§ WHAT TO PRODUCE: From the first line to the last, return the data exactly, with no pictures.

[Stored data entries]
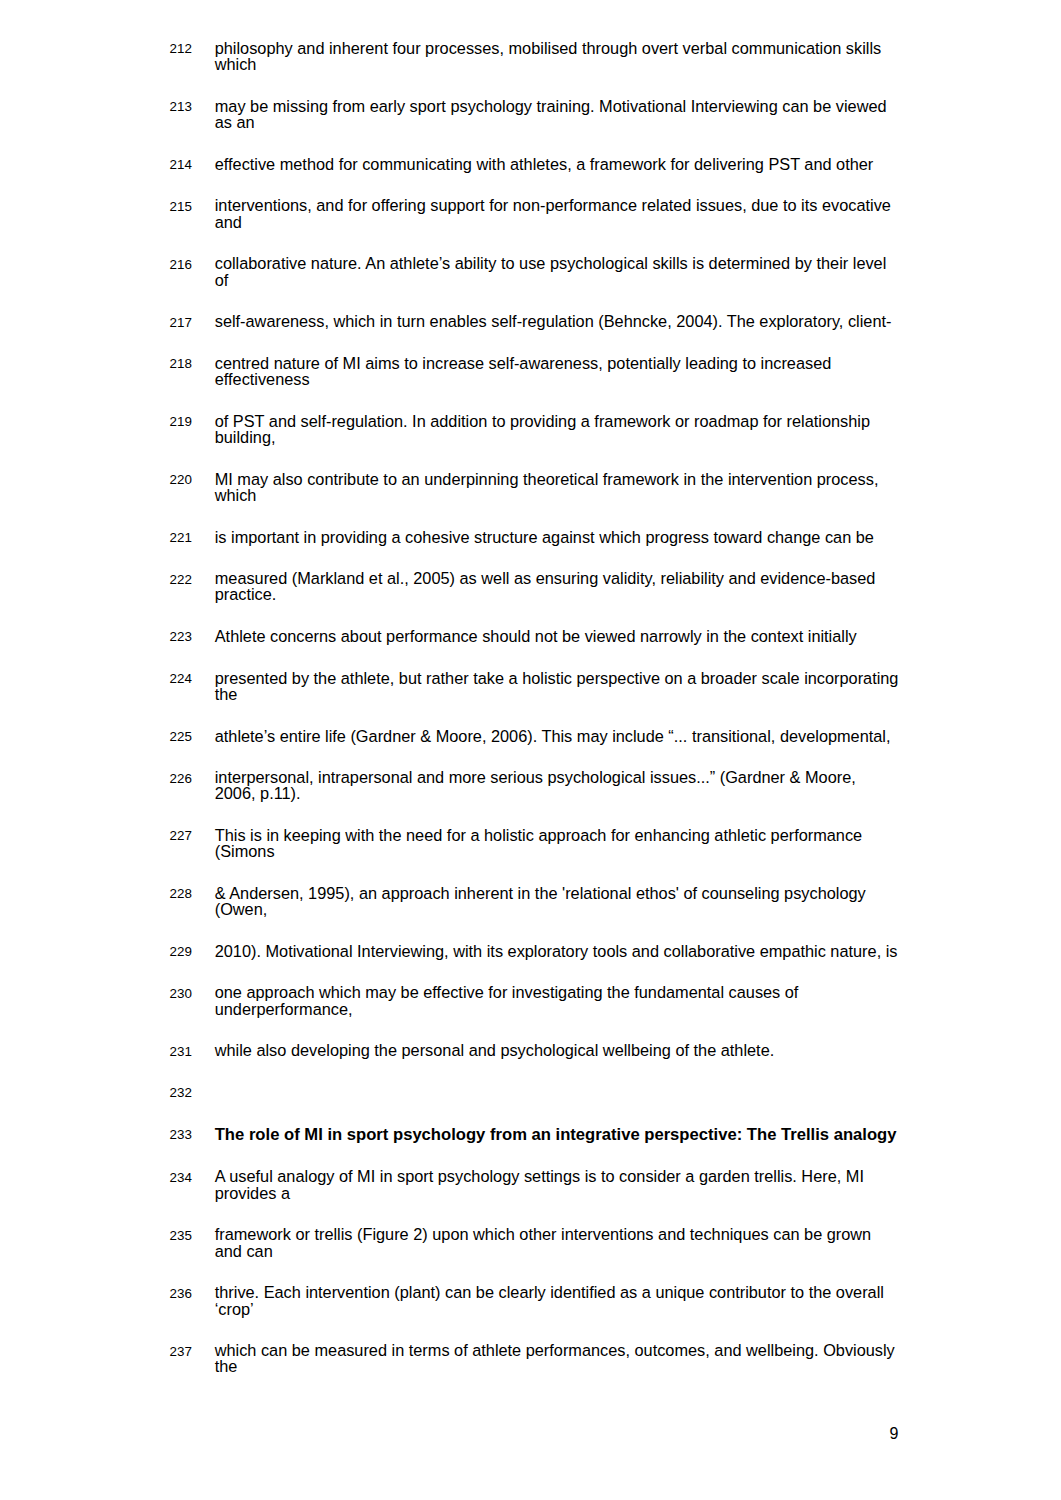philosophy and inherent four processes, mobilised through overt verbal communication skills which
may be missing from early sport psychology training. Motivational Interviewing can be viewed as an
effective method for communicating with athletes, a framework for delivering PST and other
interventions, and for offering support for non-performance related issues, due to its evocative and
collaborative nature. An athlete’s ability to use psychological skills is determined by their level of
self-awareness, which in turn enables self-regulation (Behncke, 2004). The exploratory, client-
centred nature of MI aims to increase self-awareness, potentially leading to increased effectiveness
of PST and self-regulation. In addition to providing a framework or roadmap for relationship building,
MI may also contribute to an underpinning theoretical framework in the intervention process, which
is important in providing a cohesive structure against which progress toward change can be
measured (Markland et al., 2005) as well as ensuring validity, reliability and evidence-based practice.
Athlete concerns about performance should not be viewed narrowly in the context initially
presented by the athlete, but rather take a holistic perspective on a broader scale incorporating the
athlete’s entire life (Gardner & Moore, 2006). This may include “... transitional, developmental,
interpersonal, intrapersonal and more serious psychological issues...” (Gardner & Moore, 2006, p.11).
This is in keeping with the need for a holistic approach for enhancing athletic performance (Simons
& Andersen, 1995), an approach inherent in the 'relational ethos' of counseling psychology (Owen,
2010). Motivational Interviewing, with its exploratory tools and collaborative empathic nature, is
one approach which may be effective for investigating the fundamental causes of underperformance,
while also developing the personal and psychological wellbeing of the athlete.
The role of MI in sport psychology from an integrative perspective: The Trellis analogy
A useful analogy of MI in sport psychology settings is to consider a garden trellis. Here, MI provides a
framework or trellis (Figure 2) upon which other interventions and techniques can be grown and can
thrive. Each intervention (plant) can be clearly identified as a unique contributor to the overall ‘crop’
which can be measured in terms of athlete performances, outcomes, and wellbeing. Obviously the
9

§ RESULT FOR THIS EXERCISE:
philosophy and inherent four processes, mobilised through overt verbal communication skills which
may be missing from early sport psychology training. Motivational Interviewing can be viewed as an
effective method for communicating with athletes, a framework for delivering PST and other
interventions, and for offering support for non-performance related issues, due to its evocative and
collaborative nature. An athlete’s ability to use psychological skills is determined by their level of
self-awareness, which in turn enables self-regulation (Behncke, 2004). The exploratory, client-
centred nature of MI aims to increase self-awareness, potentially leading to increased effectiveness
of PST and self-regulation. In addition to providing a framework or roadmap for relationship building,
MI may also contribute to an underpinning theoretical framework in the intervention process, which
is important in providing a cohesive structure against which progress toward change can be
measured (Markland et al., 2005) as well as ensuring validity, reliability and evidence-based practice.
Athlete concerns about performance should not be viewed narrowly in the context initially
presented by the athlete, but rather take a holistic perspective on a broader scale incorporating the
athlete’s entire life (Gardner & Moore, 2006). This may include “... transitional, developmental,
interpersonal, intrapersonal and more serious psychological issues...” (Gardner & Moore, 2006, p.11).
This is in keeping with the need for a holistic approach for enhancing athletic performance (Simons
& Andersen, 1995), an approach inherent in the 'relational ethos' of counseling psychology (Owen,
2010). Motivational Interviewing, with its exploratory tools and collaborative empathic nature, is
one approach which may be effective for investigating the fundamental causes of underperformance,
while also developing the personal and psychological wellbeing of the athlete.
The role of MI in sport psychology from an integrative perspective: The Trellis analogy
A useful analogy of MI in sport psychology settings is to consider a garden trellis. Here, MI provides a
framework or trellis (Figure 2) upon which other interventions and techniques can be grown and can
thrive. Each intervention (plant) can be clearly identified as a unique contributor to the overall ‘crop’
which can be measured in terms of athlete performances, outcomes, and wellbeing. Obviously the
9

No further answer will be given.